Was kaum einer weiß: Kellner sind hoch spezialisierte Fachleute. Der "BÖG-Servicecontest" prämierte erstmals den besten österreichischen Gastgeber.
November 13, 2015

drei herren in anzügen lächeln während der mann in der mitte ein mikrofon hat Ein Kellner sollte Psychologe sein und sich mit Wein, Schnaps, Säften, Käse und Zigarren perfekt auskennen. Charmant, witzig und schnell sollte er sowieso sein, noch zwei, drei Sprachen einigermaßen fließend beherrschen, in Krisensituationen souverän agieren und vielleicht ein paar Sehenswürdigkeiten in der Umgebung auf Lager haben. Der Gast möchte ja vielleicht das herrliche Essen mit ein paar Schritten möglichst angenehm verdauen. Die Liste hört sich an wie der langjährige Studienplan auf einer Universität für Foodspezialisten. Ist es nicht. Nur das "einfache" Anforderungsprofil für einen Kellner – oder besser: einen hoch spezialisierten Gastgeber.

Olympia für Servicekräfte

Ziemlich viel Arbeit, bis man diesen Kellner-Olymp erreicht hat. Während Köche heute als Popstars gehandelt werden, müssen Servicekräfte allerdings mit weit weniger Anerkennung leben, obwohl ein Kellner schon bedeutend mehr als ein monotones (allseits bekanntes) "Hat es geschmeckt?" nach dem Essen auf dem Kasten haben muss. Die BÖG krempelte die Ärmel hoch und nahm sich des "Falles" an. Mit dem
1. Servicecontest suchte die "Beste österreichische Gastlichkeit" (BÖG, www.boeg.at den "Besten österreichischen Gastgeber" in Graz, eine Art Olympiabewerb für Topservicemänner- und -frauen.
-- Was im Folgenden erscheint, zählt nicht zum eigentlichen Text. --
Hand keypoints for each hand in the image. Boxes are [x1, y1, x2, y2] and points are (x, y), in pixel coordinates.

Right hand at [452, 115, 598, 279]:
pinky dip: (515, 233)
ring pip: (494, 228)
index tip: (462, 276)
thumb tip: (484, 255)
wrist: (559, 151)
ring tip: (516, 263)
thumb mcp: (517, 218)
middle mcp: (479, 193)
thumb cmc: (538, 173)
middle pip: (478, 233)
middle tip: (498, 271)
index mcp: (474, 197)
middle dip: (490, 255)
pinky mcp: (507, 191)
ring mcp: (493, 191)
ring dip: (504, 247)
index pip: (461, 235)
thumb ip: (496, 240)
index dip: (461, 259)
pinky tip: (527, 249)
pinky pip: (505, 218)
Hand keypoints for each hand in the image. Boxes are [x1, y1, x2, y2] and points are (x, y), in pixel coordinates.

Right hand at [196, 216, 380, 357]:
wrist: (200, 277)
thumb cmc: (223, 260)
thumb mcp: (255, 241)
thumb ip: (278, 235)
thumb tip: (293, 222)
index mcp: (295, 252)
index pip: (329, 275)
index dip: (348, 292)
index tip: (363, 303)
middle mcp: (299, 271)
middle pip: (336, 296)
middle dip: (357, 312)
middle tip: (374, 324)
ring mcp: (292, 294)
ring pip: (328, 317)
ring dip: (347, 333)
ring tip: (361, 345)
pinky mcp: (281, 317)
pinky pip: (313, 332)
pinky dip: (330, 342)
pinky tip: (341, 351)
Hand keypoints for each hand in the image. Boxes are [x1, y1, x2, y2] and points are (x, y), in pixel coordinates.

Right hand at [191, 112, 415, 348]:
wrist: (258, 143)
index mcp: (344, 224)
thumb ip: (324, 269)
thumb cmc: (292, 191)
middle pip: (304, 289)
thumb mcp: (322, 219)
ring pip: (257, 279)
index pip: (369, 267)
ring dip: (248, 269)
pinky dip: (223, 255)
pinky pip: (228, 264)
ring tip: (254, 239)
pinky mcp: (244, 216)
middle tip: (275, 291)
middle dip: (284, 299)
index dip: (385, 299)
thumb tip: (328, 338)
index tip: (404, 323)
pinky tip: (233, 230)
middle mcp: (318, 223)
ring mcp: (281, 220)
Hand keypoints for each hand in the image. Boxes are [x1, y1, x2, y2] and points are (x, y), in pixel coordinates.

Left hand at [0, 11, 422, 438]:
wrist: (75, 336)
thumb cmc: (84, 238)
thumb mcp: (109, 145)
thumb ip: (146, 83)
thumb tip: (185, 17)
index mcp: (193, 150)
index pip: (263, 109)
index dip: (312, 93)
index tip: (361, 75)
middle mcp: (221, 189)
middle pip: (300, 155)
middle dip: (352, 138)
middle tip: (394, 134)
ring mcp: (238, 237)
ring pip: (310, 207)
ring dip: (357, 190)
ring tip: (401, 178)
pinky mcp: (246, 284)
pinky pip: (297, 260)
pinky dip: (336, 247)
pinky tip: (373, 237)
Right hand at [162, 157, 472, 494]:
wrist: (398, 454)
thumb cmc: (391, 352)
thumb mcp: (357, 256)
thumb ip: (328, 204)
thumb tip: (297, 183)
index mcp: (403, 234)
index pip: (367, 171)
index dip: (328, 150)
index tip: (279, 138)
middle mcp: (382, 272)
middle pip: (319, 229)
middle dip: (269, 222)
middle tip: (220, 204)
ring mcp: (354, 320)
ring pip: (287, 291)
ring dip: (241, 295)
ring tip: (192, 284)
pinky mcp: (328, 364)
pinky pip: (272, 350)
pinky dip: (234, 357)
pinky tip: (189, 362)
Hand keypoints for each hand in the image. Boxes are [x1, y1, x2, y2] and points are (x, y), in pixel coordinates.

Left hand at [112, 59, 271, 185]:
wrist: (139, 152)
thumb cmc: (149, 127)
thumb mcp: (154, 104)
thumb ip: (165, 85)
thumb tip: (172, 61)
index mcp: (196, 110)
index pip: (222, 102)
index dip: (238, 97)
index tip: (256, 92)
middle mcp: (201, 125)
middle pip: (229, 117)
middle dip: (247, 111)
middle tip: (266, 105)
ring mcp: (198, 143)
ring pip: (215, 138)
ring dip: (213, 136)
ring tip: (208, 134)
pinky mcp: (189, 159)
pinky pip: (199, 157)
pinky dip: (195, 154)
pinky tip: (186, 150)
Die Qualifikationsmühle für die "Olympioniken" war aber ziemlich hart. Aus mehreren hundert Bewerbungen wurde streng ausgesiebt, die besten mussten dann einen hochwertigen schriftlichen Test überstehen. Am Ende standen schließlich sechs Kandidaten/-innen für das Finale fest, in dem die Herrschaften ziemlich schwitzen mussten. Die Jury schaute beim Filetieren von Fisch und Orange auf die Finger, Weine mussten auf Sorte, Weinbaugebiet, Jahrgang und Winzer analysiert werden, Cocktails gemixt und verkostet, Käse bestimmt werden – alles blind, eh klar. Bier wurde fachmännisch mit schöner Haube gezapft und zum Schluss spielte jeder eine Restaurantsituation auf der Bühne durch. Natürlich mit sehr fordernden Gästen, die mit einer ganzen Menge Zwischenfragen das Können auf die Probe stellten.
Schnell und elegant

"Ein Wahnsinn! Jetzt lesen mich alle meine Kollegen in der Szene." Harald Wohlgenannt (32) war ziemlich platt vor Freude. Der Topservicemann vom Restaurant Hanner in Mayerling nahe Wien überstand alle Hürden und wurde von einer Fachjury zum Sieger des BÖG-Servicecontests gewählt. "Dabei hätte ich nie gedacht, dass ich überhaupt in das Finale komme!" Zu seiner Leistung meint er: "Meine Ideale liegen viel höher, als ich sie hier zeigen konnte."
Der perfekte Kellner vereint für den Dornbirner eine Ausgewogenheit zwischen hohem Fachwissen über die Produkte auf dem Teller und persönlicher, individueller Betreuung. "Jeder Gast hat andere Bedürfnisse. Große Menschenkenntnis ist da gefordert. Und auch in schwierigen Situationen muss man souverän bleiben." Ein perfekter Gastgeber benötigt viel Gespür. "Er muss wissen, wann er zügig arbeiten muss und wann Eleganz gefordert ist." Für Harald Wohlgenannt fehlt in Österreich allerdings noch eine breitere Spitze im Servicebereich. "Die große Masse müsste noch besser ausgebildet und motiviert sein."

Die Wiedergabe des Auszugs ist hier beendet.